(Source records)
[Start of section]

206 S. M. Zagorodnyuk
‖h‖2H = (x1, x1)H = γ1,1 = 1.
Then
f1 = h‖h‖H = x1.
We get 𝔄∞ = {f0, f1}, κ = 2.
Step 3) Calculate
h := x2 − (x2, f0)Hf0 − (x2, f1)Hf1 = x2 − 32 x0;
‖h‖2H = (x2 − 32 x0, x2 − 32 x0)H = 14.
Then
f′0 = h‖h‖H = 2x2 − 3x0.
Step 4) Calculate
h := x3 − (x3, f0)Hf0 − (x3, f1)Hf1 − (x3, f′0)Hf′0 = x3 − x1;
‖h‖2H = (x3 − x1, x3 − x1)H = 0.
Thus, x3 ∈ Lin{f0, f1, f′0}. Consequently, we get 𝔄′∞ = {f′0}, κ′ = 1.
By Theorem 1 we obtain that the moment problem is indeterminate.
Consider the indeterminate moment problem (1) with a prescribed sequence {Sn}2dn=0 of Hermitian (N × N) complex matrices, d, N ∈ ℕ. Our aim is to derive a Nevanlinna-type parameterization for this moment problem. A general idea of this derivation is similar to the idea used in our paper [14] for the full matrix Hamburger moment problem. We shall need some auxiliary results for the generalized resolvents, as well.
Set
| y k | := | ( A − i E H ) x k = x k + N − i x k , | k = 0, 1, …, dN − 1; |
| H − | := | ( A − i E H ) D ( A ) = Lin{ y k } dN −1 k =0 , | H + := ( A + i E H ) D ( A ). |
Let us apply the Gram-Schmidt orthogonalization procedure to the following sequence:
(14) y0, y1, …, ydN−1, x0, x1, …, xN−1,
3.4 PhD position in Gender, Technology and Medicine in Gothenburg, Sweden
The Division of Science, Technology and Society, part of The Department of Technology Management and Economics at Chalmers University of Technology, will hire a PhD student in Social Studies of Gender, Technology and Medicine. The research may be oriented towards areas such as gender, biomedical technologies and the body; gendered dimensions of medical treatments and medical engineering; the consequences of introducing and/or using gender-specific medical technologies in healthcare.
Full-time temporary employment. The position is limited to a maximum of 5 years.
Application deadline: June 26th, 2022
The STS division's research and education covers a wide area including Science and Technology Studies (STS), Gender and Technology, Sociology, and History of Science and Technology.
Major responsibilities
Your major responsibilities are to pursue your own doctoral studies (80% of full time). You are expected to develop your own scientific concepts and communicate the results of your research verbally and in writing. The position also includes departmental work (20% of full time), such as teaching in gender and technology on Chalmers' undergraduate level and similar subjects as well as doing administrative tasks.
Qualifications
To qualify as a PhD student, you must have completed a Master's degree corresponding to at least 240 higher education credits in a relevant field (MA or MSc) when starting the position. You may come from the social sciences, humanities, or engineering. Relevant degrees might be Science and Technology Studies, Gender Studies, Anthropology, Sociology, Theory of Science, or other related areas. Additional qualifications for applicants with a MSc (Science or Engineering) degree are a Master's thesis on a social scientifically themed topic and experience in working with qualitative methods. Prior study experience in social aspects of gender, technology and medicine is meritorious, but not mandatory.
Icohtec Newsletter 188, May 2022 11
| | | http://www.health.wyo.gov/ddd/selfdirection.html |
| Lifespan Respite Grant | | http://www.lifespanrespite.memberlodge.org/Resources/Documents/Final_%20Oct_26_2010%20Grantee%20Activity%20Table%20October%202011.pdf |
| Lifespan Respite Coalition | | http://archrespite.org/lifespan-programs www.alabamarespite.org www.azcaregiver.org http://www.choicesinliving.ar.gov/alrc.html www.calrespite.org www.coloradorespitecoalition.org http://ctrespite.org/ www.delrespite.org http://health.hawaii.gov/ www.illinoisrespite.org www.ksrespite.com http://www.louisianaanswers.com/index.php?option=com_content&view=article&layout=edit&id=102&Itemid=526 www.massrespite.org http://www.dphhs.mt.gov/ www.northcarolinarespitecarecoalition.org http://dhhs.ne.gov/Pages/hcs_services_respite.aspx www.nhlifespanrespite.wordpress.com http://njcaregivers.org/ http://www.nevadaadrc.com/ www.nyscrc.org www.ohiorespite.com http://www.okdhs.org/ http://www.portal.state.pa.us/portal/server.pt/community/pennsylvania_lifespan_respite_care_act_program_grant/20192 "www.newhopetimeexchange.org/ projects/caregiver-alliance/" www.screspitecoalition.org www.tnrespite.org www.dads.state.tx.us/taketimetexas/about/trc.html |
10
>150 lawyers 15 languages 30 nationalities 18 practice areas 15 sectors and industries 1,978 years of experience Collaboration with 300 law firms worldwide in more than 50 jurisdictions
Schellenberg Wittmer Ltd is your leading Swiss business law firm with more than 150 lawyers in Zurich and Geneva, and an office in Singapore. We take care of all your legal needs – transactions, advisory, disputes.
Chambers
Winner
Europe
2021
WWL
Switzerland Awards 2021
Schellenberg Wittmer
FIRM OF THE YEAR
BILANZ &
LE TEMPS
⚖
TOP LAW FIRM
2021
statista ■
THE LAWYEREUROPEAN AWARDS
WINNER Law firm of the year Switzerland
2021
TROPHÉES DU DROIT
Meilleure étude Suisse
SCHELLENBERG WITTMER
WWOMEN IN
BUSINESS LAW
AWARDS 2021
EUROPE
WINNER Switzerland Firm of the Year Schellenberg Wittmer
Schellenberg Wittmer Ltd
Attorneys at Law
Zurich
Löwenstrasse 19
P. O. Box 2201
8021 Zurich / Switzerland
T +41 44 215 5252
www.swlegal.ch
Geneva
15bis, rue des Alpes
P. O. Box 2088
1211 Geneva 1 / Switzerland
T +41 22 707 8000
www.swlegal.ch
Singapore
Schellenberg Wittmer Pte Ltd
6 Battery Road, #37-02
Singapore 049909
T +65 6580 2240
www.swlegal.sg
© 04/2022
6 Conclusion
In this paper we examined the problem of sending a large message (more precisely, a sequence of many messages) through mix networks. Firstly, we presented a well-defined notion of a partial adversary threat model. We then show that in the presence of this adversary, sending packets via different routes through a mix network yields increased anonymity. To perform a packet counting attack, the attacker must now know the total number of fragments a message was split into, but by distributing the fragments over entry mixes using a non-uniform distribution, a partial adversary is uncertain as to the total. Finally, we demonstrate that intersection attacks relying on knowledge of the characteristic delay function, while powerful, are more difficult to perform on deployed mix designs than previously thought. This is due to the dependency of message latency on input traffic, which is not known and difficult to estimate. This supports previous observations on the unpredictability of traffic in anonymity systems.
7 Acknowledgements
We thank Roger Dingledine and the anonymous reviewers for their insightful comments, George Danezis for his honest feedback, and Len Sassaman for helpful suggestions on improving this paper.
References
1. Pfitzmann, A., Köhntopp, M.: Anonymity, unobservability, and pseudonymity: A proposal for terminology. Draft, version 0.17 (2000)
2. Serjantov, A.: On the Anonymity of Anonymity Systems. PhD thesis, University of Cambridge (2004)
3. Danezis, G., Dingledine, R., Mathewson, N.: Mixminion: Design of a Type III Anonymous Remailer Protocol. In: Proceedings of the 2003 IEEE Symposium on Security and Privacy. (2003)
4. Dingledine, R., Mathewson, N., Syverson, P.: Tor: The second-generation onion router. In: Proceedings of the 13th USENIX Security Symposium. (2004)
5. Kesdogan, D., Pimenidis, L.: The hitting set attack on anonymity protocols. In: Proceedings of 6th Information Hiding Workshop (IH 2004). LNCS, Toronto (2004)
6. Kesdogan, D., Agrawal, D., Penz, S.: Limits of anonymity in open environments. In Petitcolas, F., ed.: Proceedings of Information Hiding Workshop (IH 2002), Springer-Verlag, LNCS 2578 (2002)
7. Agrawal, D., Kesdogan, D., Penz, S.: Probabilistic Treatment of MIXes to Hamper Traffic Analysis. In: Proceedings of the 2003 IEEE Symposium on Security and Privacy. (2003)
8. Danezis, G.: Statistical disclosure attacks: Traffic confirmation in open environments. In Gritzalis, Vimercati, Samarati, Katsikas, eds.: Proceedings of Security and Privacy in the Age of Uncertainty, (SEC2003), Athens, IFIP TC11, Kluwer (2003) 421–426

[End of section]

▸ TASK TO CARRY OUT: What lines in the data above contain the word "IEEE"? Show them all.

▸ SOLUTION TO THE PROBLEM:
3. Danezis, G., Dingledine, R., Mathewson, N.: Mixminion: Design of a Type III Anonymous Remailer Protocol. In: Proceedings of the 2003 IEEE Symposium on Security and Privacy. (2003)
7. Agrawal, D., Kesdogan, D., Penz, S.: Probabilistic Treatment of MIXes to Hamper Traffic Analysis. In: Proceedings of the 2003 IEEE Symposium on Security and Privacy. (2003)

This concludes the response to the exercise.